Yesterday I wrote a satirical piece mocking the loathsome, thuggish, and hysterical Dr. Karin Calvo-Goller, a professor who responded to a rather mildly negative book review with a criminal libel proceeding in French Court.
Last night I got the following email:
Dear Ken,
Finally someone who is able to see beyond the picture presented so far by the media.
Whatever the outcome, once I have the judgement, I will have it translated and send you a copy.I am a French national.
Best regards
Karin
I Googled the address this email came from — calvolaw@netvision.net.il — and found that it has repeatedly been used by Dr. Michael Calvo, Dr. Karin Calvo-Goller's husband.
This raises several fascinating possibilities.
1. Someone who wishes to make one or both of the Doctors Calvo to look like morons has some minor skill with spoofing email addresses.
2. Dr. Karin Calvo-Goller may or may not use her husband's email address to email random obscure bloggers.
3. Dr. Michael Calvo may or may not be flitting about the internet posing as his wife for uncertain purposes.
4. Dr. Karin Calvo-Goller, and/or her husband Dr. Michael Calvo, might be too stupid to recognize satire, even the sort of broad, even-an-idiot-can-recognize-it satire for which I am known. This is consistent with them writing a poorly-reviewed book that is primarily made up of regurgitation of the statute and rules of the ICC, and the sense of dull-witted entitlement necessary to file criminal charges for being criticized.
5. Dr. Karin Calvo-Goller, and/or her husband Dr. Michael Calvo, might have a rudimentary sense of humor, and be pretending to take the satire at face value for comic effect. Though having a sense of humor, particularly at one's own expense, is a virtue, indulging that sense of humor rather than accepting responsibility for bad behavior is not. This possibility suggests that not only is Dr. Karin Calvo-Goller a censorious douche, she thinks it's amusing that people object to her being a censorious douche. That makes her a notable asshole, even in the realm of academia.

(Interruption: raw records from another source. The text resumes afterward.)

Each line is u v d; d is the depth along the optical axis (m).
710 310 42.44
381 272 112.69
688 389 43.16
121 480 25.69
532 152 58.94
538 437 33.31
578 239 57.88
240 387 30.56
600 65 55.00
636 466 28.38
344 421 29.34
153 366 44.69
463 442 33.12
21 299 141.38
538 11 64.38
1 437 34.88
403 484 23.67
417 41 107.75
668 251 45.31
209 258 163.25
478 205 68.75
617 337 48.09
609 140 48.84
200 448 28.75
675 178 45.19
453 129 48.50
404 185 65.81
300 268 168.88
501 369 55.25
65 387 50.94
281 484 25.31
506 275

I suppose that by saying all of this, I, too, run the risk of being summoned by a French court, if Dr. Calvo-Goller files a criminal complaint against me in France. I don't have the free time or inclination to take Professor Weiler's approach of traveling to France to fight such a case. I suppose I'll have to avoid France. I had planned on visiting again some day, but I can make do without. There are plenty of people here who will sneer at my accent. We have home-grown censorious turds in America; I don't need to travel to Europe to observe them. There are plenty of people who are inexplicably superior locally. And certainly in America we have folks who are agitated about the intrusion of foreign languages, despite the prevalence of elements of their own language across the world. I can get overpriced and overrated food here served by oddly haughty waiters (here they're haughty because their screenplay is totally getting read at Paramount, but the principle is the same). And now we have people protesting over their swollen sense of entitlement to have taxpayers continue to pay their benefits without question. Why would I need to visit France?